• **Extrait du document**
══════
Le 18 juillet 2017, le ministre fédéral des finances, Bill Morneau, a publié un document intitulé Planification fiscale au moyen de sociétés privées, dans lequel il propose d’apporter à la Loi de l’impôt sur le revenu des modifications radicales qui, une fois adoptées, changeraient fondamentalement le cadre d’imposition et de planification fiscale des propriétaires exploitants canadiens. Le gouvernement affirme que ces modifications ont pour objet de rendre le système fiscal plus équitable. Or, elles sont déconcertantes, et risquent même de miner l’objectif déclaré du gouvernement, c’est-à-dire stimuler la croissance économique.
Voici un résumé des plus importantes propositions de ce document ministériel.
Fractionnement du revenu
Les mesures proposées visent à élargir l’application de l’impôt sur le revenu fractionné. En vertu des règles actuellement en vigueur, cet impôt a pour effet d’imposer les dividendes et autres types de revenu passif versés à un mineur au taux d’imposition le plus élevé. Les nouvelles règles feraient en sorte que le même traitement s’applique aux particuliers canadiens ayant un lien de dépendance avec la société privée qui leur verse de tels revenus. Ces changements toucheront le propriétaire d’entreprise (le « fondateur ») qui dirige un gain en capital ou un revenu autre qu’un salaire à un conjoint, une conjointe, un neveu ou une nièce, ou encore à un enfant adulte dont le revenu n’est pas imposé au taux marginal le plus élevé.
Les règles proposées sont assorties d’un critère du caractère raisonnable fondé sur l’apport en main-d’œuvre ou en capitaux. En somme, l’impôt sur le revenu fractionné ne s’appliquera pas aux revenus considérés comme « raisonnables ». Le critère changera selon l’âge du particulier recevant un revenu de la société. L’enfant âgé de 18 à 24 ans d’un propriétaire exploitant devra essentiellement travailler à temps plein pour la société pour que le revenu qu’il en tire satisfasse au critère du caractère raisonnable. Dans le cas contraire, l’impôt sur le revenu fractionné, et donc le taux marginal le plus élevé, s’y appliquera. Si l’enfant adulte âgé de 18 à 24 ans investit dans la société, le rendement qu’il pourra obtenir sur le capital investi sera limité au taux d’intérêt prescrit, soit actuellement 1 %.
Le critère du caractère raisonnable est moins rigoureux à l’égard des particuliers âgés de 25 ans ou plus. Ceux-ci doivent toutefois prendre part aux activités de l’entreprise.
══════
• **Données fournies**
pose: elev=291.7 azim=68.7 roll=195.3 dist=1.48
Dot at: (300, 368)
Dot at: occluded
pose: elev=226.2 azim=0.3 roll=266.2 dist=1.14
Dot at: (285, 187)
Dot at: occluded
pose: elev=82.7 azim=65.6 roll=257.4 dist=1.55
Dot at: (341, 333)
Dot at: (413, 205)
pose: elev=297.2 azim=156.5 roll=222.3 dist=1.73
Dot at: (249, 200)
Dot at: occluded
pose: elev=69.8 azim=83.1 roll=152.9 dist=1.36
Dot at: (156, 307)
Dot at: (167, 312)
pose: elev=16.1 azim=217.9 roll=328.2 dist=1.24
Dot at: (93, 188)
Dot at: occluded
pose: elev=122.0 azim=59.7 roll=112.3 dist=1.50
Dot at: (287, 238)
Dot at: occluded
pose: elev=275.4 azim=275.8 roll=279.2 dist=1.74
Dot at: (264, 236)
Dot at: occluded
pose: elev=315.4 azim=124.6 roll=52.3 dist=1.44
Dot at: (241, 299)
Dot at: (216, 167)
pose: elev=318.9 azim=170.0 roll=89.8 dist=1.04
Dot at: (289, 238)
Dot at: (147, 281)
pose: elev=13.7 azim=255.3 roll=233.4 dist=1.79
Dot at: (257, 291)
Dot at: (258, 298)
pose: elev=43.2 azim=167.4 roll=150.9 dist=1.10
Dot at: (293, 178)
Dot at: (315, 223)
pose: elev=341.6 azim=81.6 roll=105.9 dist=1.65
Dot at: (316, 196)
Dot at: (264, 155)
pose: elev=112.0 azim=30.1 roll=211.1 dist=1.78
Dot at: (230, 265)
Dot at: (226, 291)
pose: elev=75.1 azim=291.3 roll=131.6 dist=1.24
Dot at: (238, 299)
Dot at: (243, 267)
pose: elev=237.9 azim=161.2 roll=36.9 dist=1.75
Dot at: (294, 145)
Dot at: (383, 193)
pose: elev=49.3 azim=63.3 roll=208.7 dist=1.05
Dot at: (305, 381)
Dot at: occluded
══════
• **Travail demandé**
• a. Répondez à ces questions sur le texte consacré à la planification fiscale :
(i) À quelle date le ministre fédéral des finances a-t-il publié son document ?
(ii) Quel est actuellement le taux d'intérêt prescrit ?
(iii) À partir de quel âge le critère du caractère raisonnable devient-il moins rigoureux ?
• b. Recopiez mot pour mot le passage du texte consacré à la planification fiscale qui va de « Voici un résumé » à « marginal le plus élevé. », bornes incluses.

• **Réponses**
• a.
(i) Le 18 juillet 2017.
(ii) 1 %.
(iii) 25 ans.

• b.
Voici un résumé des plus importantes propositions de ce document ministériel.
Fractionnement du revenu
Les mesures proposées visent à élargir l’application de l’impôt sur le revenu fractionné. En vertu des règles actuellement en vigueur, cet impôt a pour effet d’imposer les dividendes et autres types de revenu passif versés à un mineur au taux d’imposition le plus élevé. Les nouvelles règles feraient en sorte que le même traitement s’applique aux particuliers canadiens ayant un lien de dépendance avec la société privée qui leur verse de tels revenus. Ces changements toucheront le propriétaire d’entreprise (le « fondateur ») qui dirige un gain en capital ou un revenu autre qu’un salaire à un conjoint, une conjointe, un neveu ou une nièce, ou encore à un enfant adulte dont le revenu n’est pas imposé au taux marginal le plus élevé.